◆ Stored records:
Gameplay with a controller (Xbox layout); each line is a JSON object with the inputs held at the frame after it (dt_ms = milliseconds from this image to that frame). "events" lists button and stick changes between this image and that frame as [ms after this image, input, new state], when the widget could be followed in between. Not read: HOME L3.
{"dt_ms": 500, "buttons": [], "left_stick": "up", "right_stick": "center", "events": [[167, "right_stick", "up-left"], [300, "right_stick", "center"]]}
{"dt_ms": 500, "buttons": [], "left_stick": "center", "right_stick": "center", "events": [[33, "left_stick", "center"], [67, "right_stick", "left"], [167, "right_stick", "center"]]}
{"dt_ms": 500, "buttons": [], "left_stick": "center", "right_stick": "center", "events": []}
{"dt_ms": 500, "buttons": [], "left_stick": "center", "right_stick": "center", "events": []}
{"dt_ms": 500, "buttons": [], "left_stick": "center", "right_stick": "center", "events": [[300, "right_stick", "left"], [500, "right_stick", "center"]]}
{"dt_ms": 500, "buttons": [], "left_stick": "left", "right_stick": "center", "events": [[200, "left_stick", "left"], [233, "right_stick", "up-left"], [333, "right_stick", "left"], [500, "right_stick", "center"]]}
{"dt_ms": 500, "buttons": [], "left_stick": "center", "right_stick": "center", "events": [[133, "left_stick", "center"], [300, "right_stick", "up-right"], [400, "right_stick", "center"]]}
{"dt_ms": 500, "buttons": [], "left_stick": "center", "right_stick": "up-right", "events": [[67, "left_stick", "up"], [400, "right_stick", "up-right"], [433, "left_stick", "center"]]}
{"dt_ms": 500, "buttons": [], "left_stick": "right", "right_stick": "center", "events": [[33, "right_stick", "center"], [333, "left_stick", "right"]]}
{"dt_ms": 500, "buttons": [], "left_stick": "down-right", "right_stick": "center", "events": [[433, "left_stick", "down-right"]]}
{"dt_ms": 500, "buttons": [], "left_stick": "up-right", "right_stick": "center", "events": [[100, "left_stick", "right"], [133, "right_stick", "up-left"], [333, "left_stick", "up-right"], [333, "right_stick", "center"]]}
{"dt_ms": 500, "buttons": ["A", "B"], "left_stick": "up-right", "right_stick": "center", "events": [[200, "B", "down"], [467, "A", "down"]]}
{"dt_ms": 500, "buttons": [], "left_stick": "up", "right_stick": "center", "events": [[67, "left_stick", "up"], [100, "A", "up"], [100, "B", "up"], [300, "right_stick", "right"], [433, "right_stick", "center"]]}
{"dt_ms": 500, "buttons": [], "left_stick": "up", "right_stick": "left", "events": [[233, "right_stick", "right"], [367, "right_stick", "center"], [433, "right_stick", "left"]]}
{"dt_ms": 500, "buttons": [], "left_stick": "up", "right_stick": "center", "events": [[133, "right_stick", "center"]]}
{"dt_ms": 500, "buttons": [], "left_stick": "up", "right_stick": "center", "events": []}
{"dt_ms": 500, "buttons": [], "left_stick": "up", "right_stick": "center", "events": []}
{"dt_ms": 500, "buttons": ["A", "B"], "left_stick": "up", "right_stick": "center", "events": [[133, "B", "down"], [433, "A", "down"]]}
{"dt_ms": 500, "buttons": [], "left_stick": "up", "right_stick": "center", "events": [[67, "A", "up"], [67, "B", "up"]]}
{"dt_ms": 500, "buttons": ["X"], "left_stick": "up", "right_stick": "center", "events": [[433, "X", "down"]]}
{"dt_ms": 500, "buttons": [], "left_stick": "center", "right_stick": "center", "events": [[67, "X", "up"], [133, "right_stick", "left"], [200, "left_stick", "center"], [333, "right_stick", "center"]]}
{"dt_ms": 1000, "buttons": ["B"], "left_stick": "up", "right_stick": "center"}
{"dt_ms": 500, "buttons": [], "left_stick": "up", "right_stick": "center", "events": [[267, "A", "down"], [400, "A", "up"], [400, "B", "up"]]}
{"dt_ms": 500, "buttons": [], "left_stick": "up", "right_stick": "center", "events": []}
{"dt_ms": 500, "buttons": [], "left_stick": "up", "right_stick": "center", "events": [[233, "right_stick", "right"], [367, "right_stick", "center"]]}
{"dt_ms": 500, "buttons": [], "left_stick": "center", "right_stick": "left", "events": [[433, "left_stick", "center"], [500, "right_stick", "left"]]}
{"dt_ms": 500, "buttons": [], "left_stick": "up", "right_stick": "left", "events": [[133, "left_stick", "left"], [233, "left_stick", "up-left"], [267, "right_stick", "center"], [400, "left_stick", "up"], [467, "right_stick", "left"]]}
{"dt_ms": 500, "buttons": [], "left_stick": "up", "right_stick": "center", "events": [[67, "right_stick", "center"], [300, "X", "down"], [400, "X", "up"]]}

◆ Exercise prompt: Lines above that have "down": copy each of them.

◆ Written solution:
{"dt_ms": 500, "buttons": [], "left_stick": "down-right", "right_stick": "center", "events": [[433, "left_stick", "down-right"]]}
{"dt_ms": 500, "buttons": ["A", "B"], "left_stick": "up-right", "right_stick": "center", "events": [[200, "B", "down"], [467, "A", "down"]]}
{"dt_ms": 500, "buttons": ["A", "B"], "left_stick": "up", "right_stick": "center", "events": [[133, "B", "down"], [433, "A", "down"]]}
{"dt_ms": 500, "buttons": ["X"], "left_stick": "up", "right_stick": "center", "events": [[433, "X", "down"]]}
{"dt_ms": 500, "buttons": [], "left_stick": "up", "right_stick": "center", "events": [[267, "A", "down"], [400, "A", "up"], [400, "B", "up"]]}
{"dt_ms": 500, "buttons": [], "left_stick": "up", "right_stick": "center", "events": [[67, "right_stick", "center"], [300, "X", "down"], [400, "X", "up"]]}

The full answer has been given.